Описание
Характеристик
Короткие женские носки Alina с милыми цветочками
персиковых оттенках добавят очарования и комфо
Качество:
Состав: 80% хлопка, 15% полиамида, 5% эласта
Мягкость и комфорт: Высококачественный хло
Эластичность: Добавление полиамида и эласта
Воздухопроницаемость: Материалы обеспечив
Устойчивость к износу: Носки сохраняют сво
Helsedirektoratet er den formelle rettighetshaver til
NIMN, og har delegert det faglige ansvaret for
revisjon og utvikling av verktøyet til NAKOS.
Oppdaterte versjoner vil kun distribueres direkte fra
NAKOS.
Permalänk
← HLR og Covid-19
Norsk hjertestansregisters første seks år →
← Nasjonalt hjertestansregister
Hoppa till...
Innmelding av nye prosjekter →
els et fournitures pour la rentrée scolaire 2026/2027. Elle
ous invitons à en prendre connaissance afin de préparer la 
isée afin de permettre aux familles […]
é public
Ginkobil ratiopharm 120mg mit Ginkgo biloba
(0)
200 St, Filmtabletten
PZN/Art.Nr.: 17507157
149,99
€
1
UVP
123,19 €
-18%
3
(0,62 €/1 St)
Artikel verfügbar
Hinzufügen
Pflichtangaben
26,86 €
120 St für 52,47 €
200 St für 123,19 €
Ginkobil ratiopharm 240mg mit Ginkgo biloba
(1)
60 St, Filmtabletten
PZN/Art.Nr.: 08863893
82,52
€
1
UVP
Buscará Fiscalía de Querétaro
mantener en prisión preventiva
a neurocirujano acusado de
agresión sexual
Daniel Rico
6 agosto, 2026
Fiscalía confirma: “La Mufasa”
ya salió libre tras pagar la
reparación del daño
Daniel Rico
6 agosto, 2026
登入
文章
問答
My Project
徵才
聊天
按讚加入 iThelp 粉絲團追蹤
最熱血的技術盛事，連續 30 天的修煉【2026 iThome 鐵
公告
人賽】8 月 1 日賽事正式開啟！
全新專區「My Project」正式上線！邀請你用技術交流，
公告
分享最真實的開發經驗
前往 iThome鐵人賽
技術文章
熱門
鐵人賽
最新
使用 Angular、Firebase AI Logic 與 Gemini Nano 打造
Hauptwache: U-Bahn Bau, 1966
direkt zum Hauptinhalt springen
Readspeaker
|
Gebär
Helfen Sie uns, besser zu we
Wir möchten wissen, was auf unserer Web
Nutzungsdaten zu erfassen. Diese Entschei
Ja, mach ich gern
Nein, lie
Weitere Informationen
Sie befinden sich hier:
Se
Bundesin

──────

= Your task =
Reproduce the lines from the start through the line containing "Helsedirektoratet er den", replacing "Состав" with "Материал" and keeping everything else the same.

= Answer to this exercise =
Описание
Характеристик
Короткие женские носки Alina с милыми цветочками
персиковых оттенках добавят очарования и комфо
Качество:
Материал: 80% хлопка, 15% полиамида, 5% эласта
Мягкость и комфорт: Высококачественный хло
Эластичность: Добавление полиамида и эласта
Воздухопроницаемость: Материалы обеспечив
Устойчивость к износу: Носки сохраняют сво
Helsedirektoratet er den formelle rettighetshaver til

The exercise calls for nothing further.